The mish-mash of carbon emissions policies offered by the federal and provincial governments who have been going it alone is not a particularly efficient way to deal with climate change issues.
OTTAWA: The mish-mash of carbon emissions policies offered by the federal and provincial governments who have been going it alone is not a particularly efficient way to deal with climate change issues, says the Conference Board of Canada.
The Ottawa-based think tank is calling for more collaboration on greenhouse gas emissions policy between governments.
Its Greenhouse Gas Mitigation in Canada report, which reviews federal, provincial, and territorial climate change action plans, reveals how the approach to reducing emissions has been neither effective nor efficient.
“Despite a patchwork of uncoordinated federal and provincial initiatives, Canada appears to have stopped the growth in greenhouse gas (GHG) emissions. Since 2005, Canada’s GHG emissions have stabilized and have begun to decline. Recently released estimates for 2009 confirm this trend. However, without an accelerated pace of climate policy action, Canadian governments are unlikely to meet their own targets,” said Len Coad, director of energy, environmental and technology policy. “Not only is policy coordination among governments more likely to reduce emissions at a lower cost, it would help governments to learn from the practices of others.”
Annual emissions increased by 142 million tonnes between 1990 and 2008 and stabilized between 2004 and 2008, but a strong downward trend is yet to emerge.
The conference Board report notes each province has set a 2020 target for emission reductions, but action will have to accelerate or objectives will be missed. A national target of a 17% reduction by 2020 (from a 2005 baseline) and the individual provincial targets are being addressed through a complex, diverse, and opaque mix of instruments and programs.
The Conference Board sees the provincial plans as generally well aligned to address their major sources of emissions. For example, Alberta, the country’s major energy producer with the biggest share of emissions, emphasizes reducing emissions through greener energy production and technologies such as carbon capture and storage.
Ontario and Quebec, which are second and third, are reducing energy consumption and, in Ontario, building more green electricity into its power infrastructure.

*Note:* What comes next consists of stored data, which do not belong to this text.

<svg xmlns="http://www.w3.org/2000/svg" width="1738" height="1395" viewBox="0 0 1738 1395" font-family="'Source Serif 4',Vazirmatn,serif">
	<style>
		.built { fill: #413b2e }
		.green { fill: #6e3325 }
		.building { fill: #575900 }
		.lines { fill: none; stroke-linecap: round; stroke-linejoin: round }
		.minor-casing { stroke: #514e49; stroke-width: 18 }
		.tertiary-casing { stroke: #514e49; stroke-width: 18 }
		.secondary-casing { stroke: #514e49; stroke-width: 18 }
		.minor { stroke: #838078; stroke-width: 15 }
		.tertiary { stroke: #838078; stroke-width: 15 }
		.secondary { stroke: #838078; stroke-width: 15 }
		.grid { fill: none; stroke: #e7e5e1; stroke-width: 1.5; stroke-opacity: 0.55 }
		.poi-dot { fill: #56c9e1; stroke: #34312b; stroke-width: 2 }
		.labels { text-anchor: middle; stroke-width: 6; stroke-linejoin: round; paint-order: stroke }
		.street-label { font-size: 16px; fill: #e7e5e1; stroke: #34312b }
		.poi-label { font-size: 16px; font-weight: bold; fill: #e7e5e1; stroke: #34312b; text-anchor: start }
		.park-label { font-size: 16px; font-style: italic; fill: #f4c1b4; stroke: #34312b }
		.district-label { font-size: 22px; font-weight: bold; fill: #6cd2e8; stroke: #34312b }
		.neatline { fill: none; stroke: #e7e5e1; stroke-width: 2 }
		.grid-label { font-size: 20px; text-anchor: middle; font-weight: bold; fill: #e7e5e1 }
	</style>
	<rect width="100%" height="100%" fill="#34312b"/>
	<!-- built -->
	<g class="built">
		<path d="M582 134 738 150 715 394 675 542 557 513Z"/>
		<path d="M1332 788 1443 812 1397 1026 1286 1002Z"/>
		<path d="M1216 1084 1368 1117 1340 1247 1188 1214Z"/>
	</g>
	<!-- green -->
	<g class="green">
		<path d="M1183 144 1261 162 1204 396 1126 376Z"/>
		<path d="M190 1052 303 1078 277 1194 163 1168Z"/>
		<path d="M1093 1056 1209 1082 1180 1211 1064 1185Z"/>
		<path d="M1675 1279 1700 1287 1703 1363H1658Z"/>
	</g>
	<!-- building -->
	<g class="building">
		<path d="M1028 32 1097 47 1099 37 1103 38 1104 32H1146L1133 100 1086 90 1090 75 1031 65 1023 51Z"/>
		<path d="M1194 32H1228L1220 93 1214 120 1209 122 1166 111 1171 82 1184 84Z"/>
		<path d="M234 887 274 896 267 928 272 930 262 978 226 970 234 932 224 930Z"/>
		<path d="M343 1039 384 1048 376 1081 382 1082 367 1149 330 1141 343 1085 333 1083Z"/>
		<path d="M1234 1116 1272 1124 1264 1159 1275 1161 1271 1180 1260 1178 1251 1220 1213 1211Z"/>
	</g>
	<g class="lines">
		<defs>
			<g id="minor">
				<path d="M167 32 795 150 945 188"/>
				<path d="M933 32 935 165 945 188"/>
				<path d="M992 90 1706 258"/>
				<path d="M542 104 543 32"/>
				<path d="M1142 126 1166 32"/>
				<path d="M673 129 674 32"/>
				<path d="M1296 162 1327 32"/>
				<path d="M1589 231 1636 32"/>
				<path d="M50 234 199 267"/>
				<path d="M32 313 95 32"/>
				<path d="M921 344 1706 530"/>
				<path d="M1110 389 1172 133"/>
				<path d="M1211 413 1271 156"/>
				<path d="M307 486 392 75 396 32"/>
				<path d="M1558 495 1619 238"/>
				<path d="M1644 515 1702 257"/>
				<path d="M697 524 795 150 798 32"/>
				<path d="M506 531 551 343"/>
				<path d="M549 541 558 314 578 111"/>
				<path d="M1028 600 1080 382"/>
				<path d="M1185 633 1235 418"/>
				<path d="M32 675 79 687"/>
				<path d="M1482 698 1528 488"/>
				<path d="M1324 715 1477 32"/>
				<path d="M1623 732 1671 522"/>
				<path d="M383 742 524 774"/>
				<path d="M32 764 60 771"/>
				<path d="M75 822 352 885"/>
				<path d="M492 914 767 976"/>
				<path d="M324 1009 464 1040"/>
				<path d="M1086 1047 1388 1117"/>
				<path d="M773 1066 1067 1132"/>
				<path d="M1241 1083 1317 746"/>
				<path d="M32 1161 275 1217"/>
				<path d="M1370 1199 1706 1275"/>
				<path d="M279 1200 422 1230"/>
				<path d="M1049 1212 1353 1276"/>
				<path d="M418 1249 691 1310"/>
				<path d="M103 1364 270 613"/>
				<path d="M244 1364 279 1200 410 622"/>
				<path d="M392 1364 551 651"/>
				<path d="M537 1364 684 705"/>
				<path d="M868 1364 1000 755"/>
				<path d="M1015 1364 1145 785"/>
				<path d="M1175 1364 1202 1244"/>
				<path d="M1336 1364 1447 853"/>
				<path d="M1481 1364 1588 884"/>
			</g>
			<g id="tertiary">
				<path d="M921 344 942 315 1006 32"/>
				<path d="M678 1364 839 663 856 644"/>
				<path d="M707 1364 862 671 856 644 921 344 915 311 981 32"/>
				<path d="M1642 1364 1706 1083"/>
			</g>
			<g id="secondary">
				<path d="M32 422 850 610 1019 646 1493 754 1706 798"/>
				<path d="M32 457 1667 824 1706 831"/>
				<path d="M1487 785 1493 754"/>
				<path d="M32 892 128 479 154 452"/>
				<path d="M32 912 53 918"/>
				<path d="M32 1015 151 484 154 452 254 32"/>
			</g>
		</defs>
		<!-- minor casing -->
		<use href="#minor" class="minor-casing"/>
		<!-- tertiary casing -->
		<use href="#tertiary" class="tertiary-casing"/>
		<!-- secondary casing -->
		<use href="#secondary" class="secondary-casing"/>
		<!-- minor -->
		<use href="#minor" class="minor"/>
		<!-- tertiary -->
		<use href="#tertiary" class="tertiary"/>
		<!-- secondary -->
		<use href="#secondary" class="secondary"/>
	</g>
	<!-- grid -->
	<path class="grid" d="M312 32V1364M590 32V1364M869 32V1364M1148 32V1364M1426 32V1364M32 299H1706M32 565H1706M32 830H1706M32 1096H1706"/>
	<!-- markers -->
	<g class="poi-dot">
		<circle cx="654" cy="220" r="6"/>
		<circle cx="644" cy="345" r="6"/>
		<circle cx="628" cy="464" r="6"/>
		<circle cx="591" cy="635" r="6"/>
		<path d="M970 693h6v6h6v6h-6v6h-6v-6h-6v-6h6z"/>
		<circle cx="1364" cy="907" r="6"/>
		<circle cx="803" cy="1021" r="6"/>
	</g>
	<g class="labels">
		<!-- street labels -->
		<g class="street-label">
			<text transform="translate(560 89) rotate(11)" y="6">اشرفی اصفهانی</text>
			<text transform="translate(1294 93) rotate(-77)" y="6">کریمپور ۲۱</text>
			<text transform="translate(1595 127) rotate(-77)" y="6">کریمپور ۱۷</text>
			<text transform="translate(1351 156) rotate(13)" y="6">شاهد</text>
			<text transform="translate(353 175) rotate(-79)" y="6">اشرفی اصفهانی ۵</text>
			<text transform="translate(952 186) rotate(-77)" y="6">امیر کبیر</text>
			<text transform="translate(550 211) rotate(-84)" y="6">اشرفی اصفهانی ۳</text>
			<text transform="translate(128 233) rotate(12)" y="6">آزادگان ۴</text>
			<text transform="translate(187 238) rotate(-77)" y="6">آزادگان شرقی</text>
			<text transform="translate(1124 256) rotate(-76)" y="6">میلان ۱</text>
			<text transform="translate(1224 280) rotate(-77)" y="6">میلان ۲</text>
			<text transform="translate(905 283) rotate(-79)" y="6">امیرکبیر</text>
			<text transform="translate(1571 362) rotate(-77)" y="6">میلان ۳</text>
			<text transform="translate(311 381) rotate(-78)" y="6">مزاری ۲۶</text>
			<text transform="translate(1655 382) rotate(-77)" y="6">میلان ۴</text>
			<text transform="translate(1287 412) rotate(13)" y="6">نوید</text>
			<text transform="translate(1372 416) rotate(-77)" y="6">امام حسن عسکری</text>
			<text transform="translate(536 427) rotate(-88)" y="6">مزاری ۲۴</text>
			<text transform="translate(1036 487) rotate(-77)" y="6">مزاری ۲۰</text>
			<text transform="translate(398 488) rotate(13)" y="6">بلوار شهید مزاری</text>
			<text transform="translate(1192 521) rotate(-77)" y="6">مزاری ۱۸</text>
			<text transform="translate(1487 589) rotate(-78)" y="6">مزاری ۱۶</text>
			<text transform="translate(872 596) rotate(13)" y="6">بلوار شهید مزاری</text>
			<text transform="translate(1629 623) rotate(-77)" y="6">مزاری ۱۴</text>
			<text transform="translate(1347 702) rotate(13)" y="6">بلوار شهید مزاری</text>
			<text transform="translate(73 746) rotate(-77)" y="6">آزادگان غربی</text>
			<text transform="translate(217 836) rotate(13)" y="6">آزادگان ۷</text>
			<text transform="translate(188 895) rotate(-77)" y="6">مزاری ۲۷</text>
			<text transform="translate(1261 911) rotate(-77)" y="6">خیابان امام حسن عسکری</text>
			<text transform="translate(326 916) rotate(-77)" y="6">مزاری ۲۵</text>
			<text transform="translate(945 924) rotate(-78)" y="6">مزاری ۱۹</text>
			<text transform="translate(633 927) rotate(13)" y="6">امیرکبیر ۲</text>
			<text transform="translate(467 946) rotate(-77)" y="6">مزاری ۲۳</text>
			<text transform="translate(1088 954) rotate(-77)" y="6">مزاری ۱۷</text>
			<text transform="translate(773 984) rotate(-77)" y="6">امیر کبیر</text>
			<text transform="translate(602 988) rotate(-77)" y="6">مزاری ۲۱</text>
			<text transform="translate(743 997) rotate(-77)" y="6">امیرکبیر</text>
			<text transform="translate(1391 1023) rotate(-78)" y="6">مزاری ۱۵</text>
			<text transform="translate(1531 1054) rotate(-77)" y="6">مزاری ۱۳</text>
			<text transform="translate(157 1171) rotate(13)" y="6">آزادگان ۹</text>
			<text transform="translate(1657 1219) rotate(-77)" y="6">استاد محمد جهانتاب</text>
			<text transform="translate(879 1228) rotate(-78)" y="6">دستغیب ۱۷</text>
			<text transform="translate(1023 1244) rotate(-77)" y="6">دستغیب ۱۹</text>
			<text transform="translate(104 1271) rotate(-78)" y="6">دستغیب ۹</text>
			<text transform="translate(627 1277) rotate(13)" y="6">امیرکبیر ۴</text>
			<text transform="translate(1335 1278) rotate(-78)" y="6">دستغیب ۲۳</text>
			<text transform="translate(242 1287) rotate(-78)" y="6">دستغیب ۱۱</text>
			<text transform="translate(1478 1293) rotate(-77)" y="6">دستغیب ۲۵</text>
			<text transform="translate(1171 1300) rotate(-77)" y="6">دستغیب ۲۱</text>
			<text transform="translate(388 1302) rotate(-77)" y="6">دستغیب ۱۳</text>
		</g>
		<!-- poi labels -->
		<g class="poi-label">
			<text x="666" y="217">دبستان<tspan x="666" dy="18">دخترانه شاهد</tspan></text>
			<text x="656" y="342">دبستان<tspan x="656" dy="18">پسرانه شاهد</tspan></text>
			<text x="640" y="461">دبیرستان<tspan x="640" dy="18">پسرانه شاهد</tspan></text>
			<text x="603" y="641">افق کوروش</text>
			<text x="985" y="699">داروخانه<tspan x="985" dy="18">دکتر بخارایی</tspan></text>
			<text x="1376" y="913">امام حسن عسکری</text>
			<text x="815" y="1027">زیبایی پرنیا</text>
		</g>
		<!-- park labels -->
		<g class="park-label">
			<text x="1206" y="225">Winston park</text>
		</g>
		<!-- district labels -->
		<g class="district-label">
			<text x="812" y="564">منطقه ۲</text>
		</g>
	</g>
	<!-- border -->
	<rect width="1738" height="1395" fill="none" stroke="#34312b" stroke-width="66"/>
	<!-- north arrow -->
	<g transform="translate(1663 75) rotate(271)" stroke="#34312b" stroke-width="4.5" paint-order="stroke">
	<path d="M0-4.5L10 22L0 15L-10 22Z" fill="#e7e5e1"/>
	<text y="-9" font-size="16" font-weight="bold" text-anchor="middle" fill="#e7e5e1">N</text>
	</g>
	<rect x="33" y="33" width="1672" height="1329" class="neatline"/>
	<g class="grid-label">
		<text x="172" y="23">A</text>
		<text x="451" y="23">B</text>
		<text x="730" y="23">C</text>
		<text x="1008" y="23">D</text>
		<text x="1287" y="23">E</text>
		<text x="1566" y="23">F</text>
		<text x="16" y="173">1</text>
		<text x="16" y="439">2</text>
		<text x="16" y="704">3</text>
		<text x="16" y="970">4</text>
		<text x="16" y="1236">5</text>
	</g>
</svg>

The federal government is promoting renewable electricity generation and focusing on regulating vehicle emissions through the following tools:
• voluntary markets for carbon reduction;
• regulatory limits on emissions intensity;
• regulations for tailpipe emissions and electricity generation emissions;
• communication programs;
• investment programs;
• capital subsidies, and
• government initiatives to “green” their own operations.
The Conference Board notes carbon pricing – in the form of cap-and-trade mechanisms or a carbon tax – has not been broadly implemented. Quebec and BC have adopted carbon taxes, while Alberta has an intensity cap on large final emitters. The intensity cap is one policy instrument where a coordinated approach may produce more efficient results.
The report is available at www.e-library.ca.